— Ну что ж, Талалихину так Талалихину, — согласилась старшая пионервожатая. — И, как я поняла, ответственным за это мероприятие будет староста класса Сережа Медведев. По принципу: кто предлагает, тот и исполняет. Сережа, согласен?
— Согласен, — кивнул головой Сережа.
— Хорошо, давайте. Завтра же проведем совет отряда. Наметим план работы и будем готовиться, а за тобой, Вова, новая речовка.
Домой шли молча. Коля Макаров о чем-то сосредоточенно думал. Вдруг он всплеснул руками:
— А ведь ты не знаешь поэта Михаила Николаева!
— Знаю, — порозовел Вовка. — Он мне еще книгу подписал: «Володе Булкину желаю вырасти хорошим человеком».
— Врешь! — резанул воздух Коля.
— Нет… Правда… Точно… Книжка стихов… Маленькая такая. Могу показать.
— Врешь!
— Вот пошли ко мне, увидишь. — Но Коля усмехнулся, и Вовка, опустив голову, признался: — Книга есть. Мама просила поэта подписать для меня. Но я… Я тоже попрошу…
— Да что там, у него таких, как ты, целый двор.
— Думаешь, откажет?
— Да ты что! Не будет он с тобой связываться. У тебя хоть есть его телефон?
— У мамы, наверно, есть в книжке. А может, все-таки он поможет?
— Ну, надейся, надейся.
— Ну ладно, посмотрим. Сегодня же позвоню, — сказал Вовка и пошел домой.
Дома он достал из серванта мамину записную книжку и тут же набрал номер.

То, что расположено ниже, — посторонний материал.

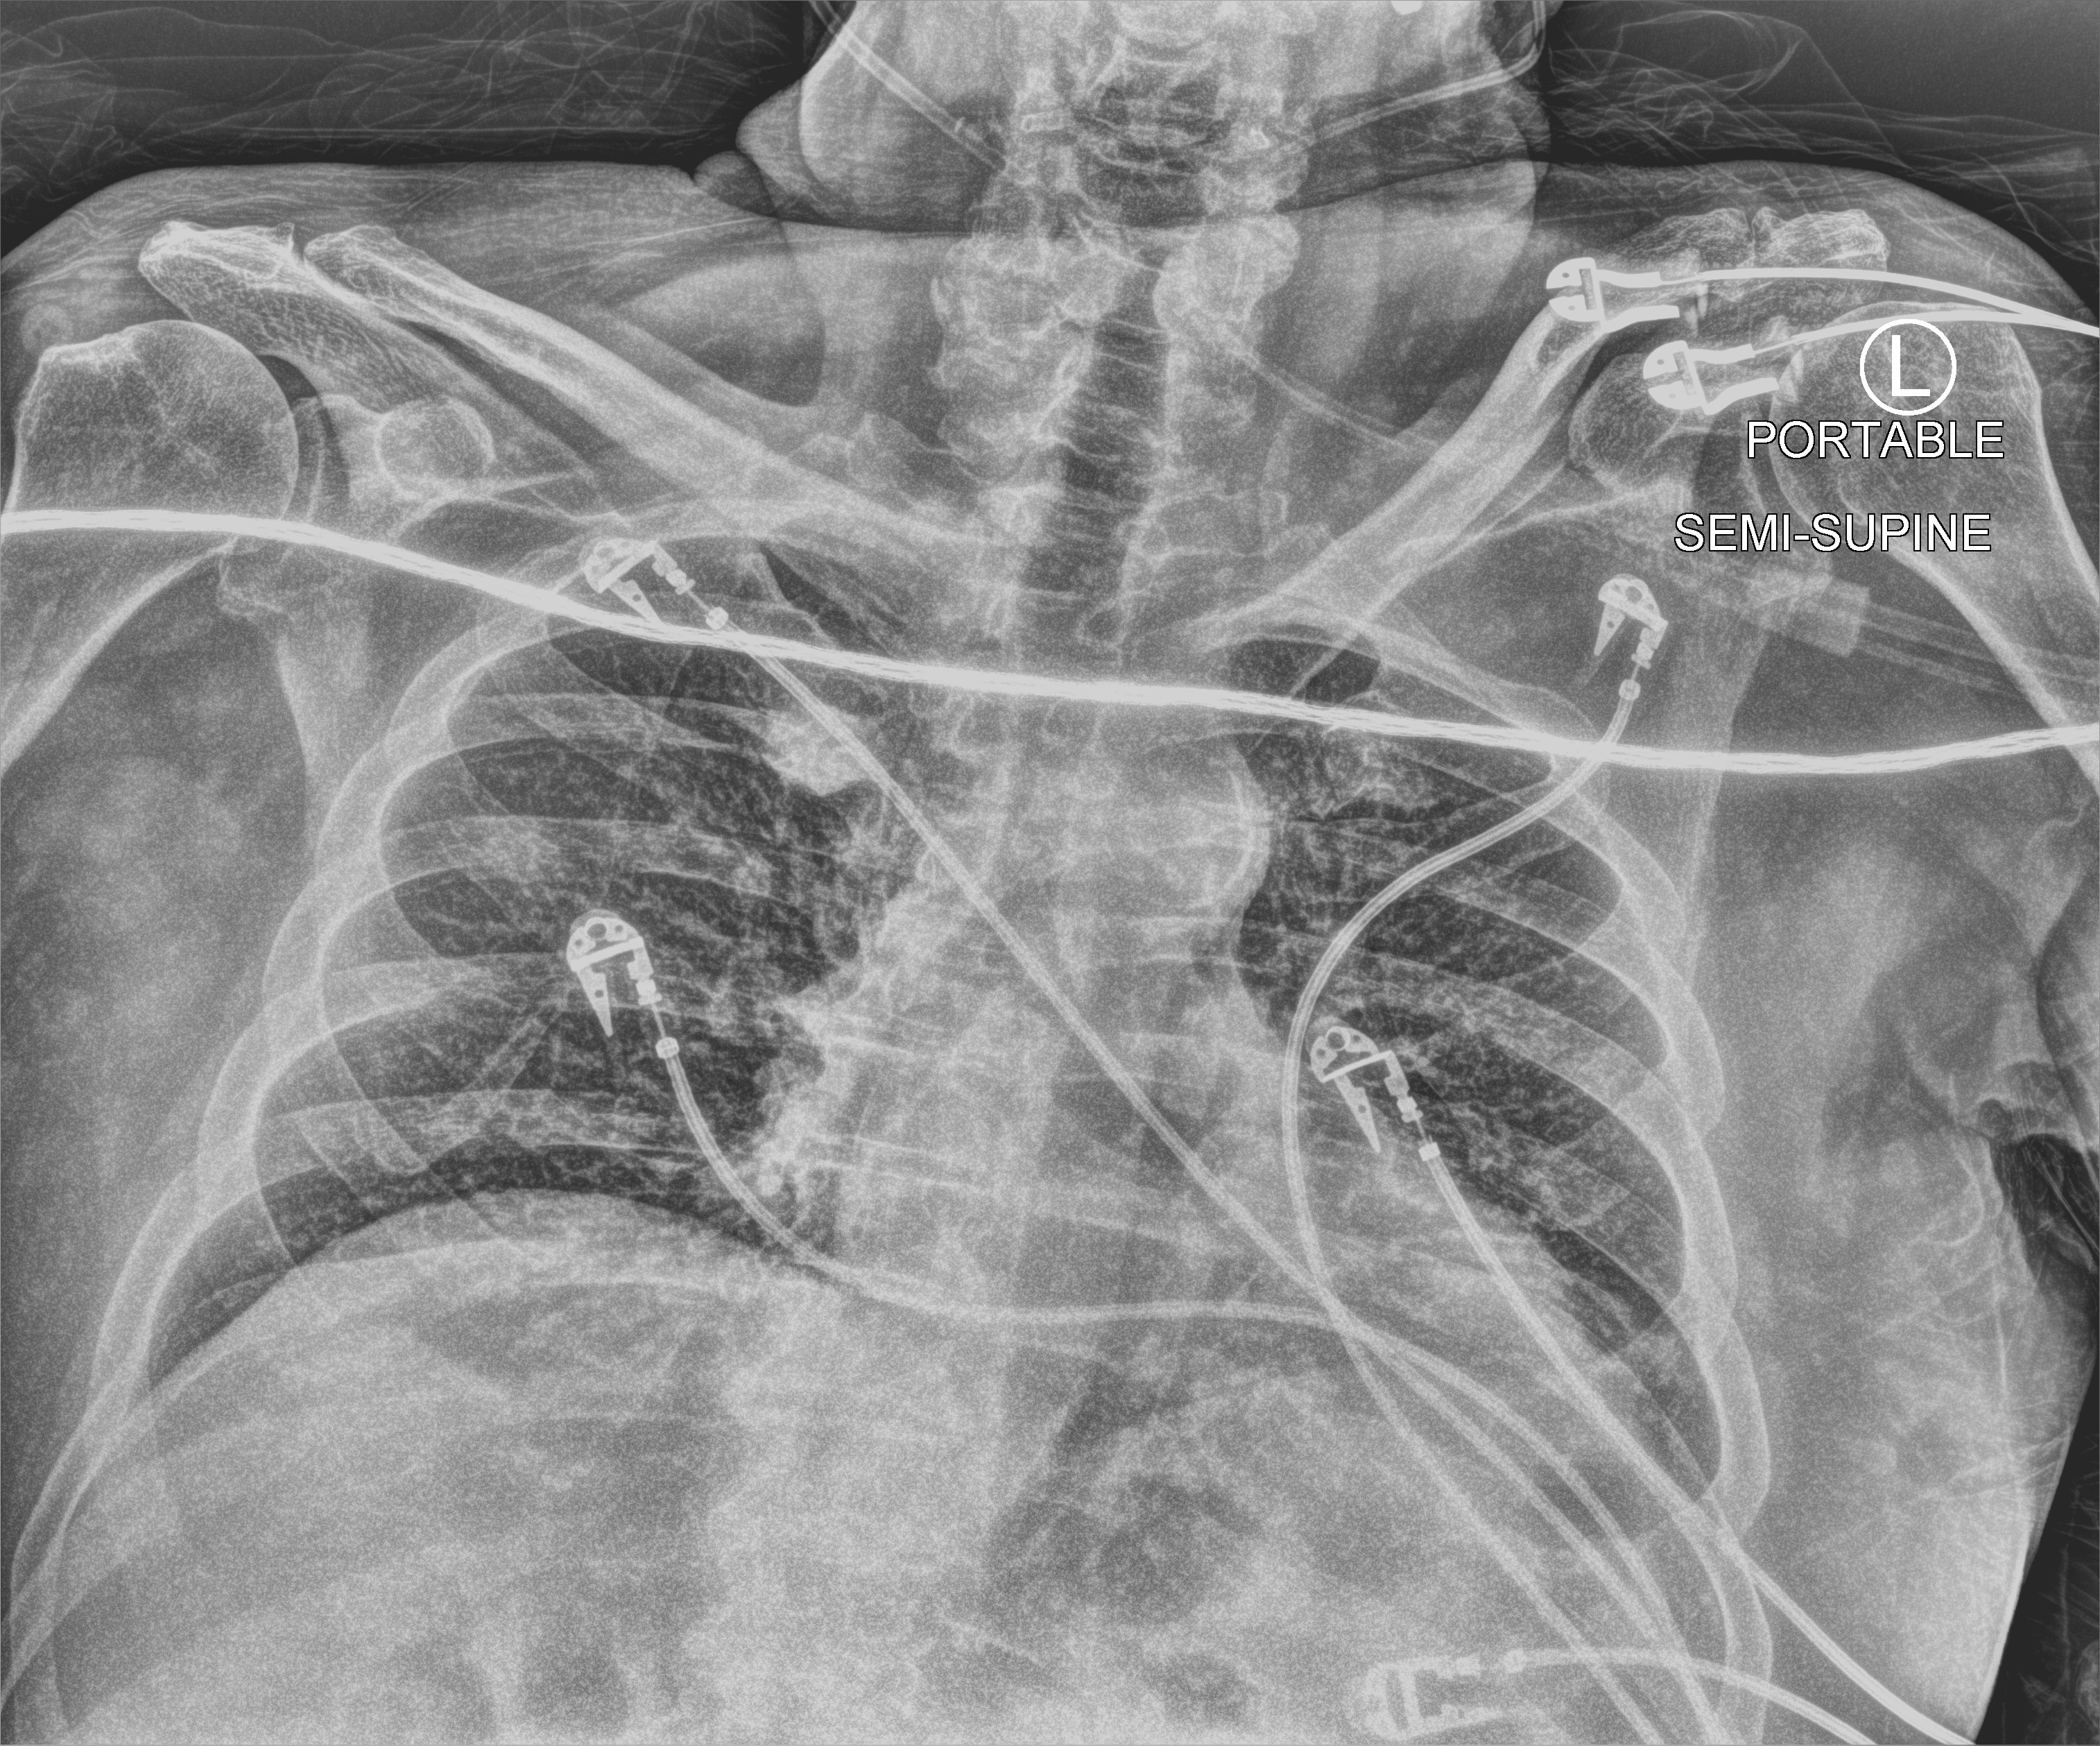
Bedside chest radiograph (computed radiography), anteroposterior (AP) projection. Male patient hospitalised with COVID-19, age 75–90 years.
From the hospital-stay record, not from the radiograph (when in the stay this image was taken is not recorded): length of hospital stay: 32 days; chronic kidney disease (admission record): no; admitted to intensive care during this hospital stay: no.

— Николаев. Слушаю, — раздался голос в телефонной трубке. У Вовки заколотилось сердце и трубка задрожала в руке. Впервые за свою жизнь он разговаривал с поэтом.

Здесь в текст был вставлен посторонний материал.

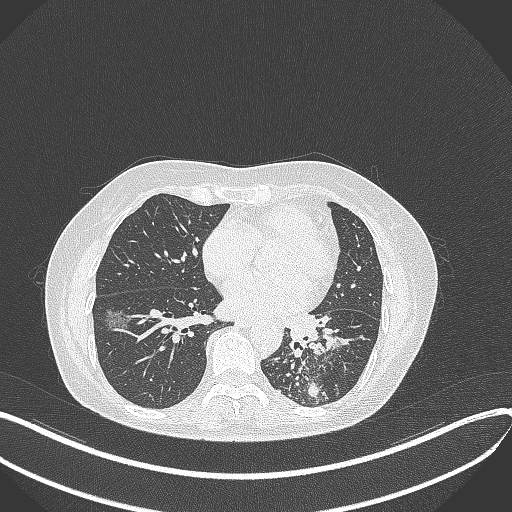
Chest CT, one axial slice. Position 170 of 429 along the scan axis. Reconstruction kernel B70f. 100 kVp. Lung window (W 1500 / L -600 HU). 1 mm slice thickness. 512 × 512 image matrix. Female patient, age 63 years. From the clinical record (not read from this slice): clinical TNM (as recorded): T1b N0 M0.
Annotated regions visible in this slice (bounding box drawn by a radiologist):
- lung tumour (recorded histology: adenocarcinoma): bounding box [x1, y1, x2, y2] px = [281, 305, 341, 360]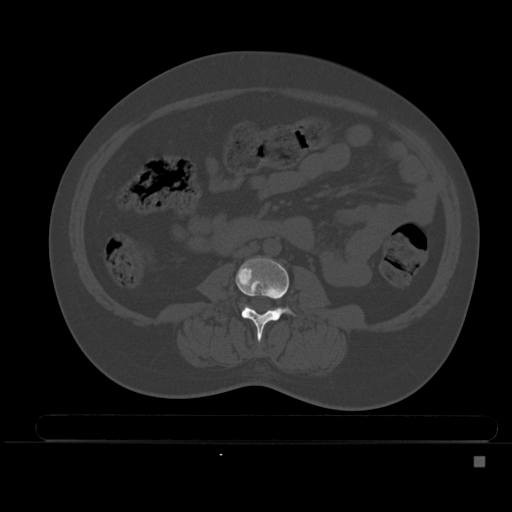
CT including the spine, one axial slice. Slice 148 of 495 in the series (ordered by position). Bone window (W 1800 / L 400 HU). 512 × 512 image matrix, field of view 404 × 404 mm. Patient: female, 33 years. Case-level facts recorded for this patient, not image findings: primary cancer: breast; vertebrae with lytic lesions (as recorded): T1.
Outlined on this slice (semi-automatically segmented with operator editing):
- L3 vertebra: box from (x=236, y=257) to (x=300, y=341) px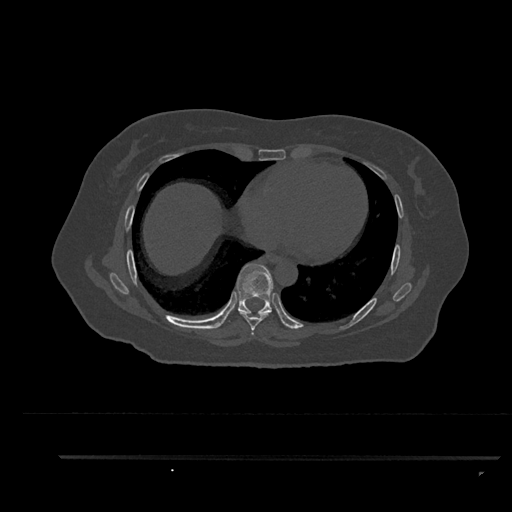
CT including the spine, one axial slice. Slice 485 of 797 in the series (ordered by position). 120 kVp. Bone window (W 1800 / L 400 HU). 0.5 mm slice thickness. 512 × 512 image matrix, field of view 408 × 408 mm. Patient: female, 44 years. From the clinical record (not read from this slice): primary cancer: renal.
Structures marked on this image (semi-automatic segmentation, software-assisted and operator-edited):
- T7 vertebra: box from (x=239, y=311) to (x=271, y=335) px
- T8 vertebra: (x=236, y=263)–(x=281, y=320)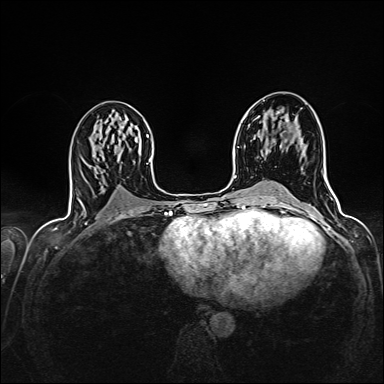
Breast MRI (dynamic contrast-enhanced), one axial slice. Position 79 of 160 along the scan axis. Dynamic contrast-enhanced series, time point 2 of 7 at this slice position (early post-contrast). 1.5 T. TE 2.4 ms, TR 5.2 ms. 384 × 384 image matrix, field of view 300 × 300 mm. Female patient.
Structures marked on this image (semi-automatic segmentation, software-assisted and operator-edited):
- enhancing-tissue mask used for the functional tumour volume (all voxels passing the contrast-enhancement thresholds inside the analysis volume; usually the tumour): bounding box <276,111,280,114> (left, top, right, bottom; pixels)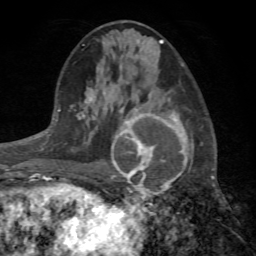
Breast MRI (dynamic contrast-enhanced), one axial slice; position 34 of 72 along the scan axis; cropped to one breast; dynamic contrast-enhanced series, time point 2 of 7 at this slice position (early post-contrast); 1.5 T; TE 4.2 ms, TR 8.7 ms; 2.2 mm slice thickness; 256 × 256 image matrix, field of view 180 × 180 mm. Female patient.
Outlined on this slice (semi-automatic segmentation, software-assisted and operator-edited):
- enhancing-tissue mask used for the functional tumour volume (all voxels passing the contrast-enhancement thresholds inside the analysis volume; usually the tumour): bounding box (x1, y1, x2, y2) in pixels: (99, 96, 188, 201)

— Я… Знаете… Хочу вам… Можно?.. — залепетал он.
— Извините, я тороплюсь. Вы хотите со мной встретиться?
— Да.
— Хорошо, завтра в семнадцать часов вы можете прийти, — и поэт назвал свой адрес. — Простите, а сколько вам лет.
— Тринадцать, — промямлил Вовка.
— Интересно, — с улыбкой в голосе сказал поэт, — обязательно приходите.
Он пришел чуть раньше назначенного срока. Волнуясь, минут пять потоптался на лестнице, а потом слегка коснулся кнопки звонка.
Дверь открыла маленькая, сухонькая, аккуратная старушка в стареньком байковом халатике с кухонным полотенцем на плече.
— Мальчик, ты к Михаилу Евгеньевичу? Проходи, он скоро будет.
— Нет, я здесь подожду, — нехотя запротестовал Вовка.
— Да ты проходи. У него диета, и через десять минут ему обедать.
Вовка помялся и осторожно, как на льдину, шагнул в квартиру поэта. Маленький коридорчик, наполовину занятый старым округлым холодильником «Саратов» с пожелтевшей хлебницей наверху, показался ему темным и тесным. Вовка бросился снимать ботинки. Старушка сначала попыталась остановить его, а потом подала тапочки.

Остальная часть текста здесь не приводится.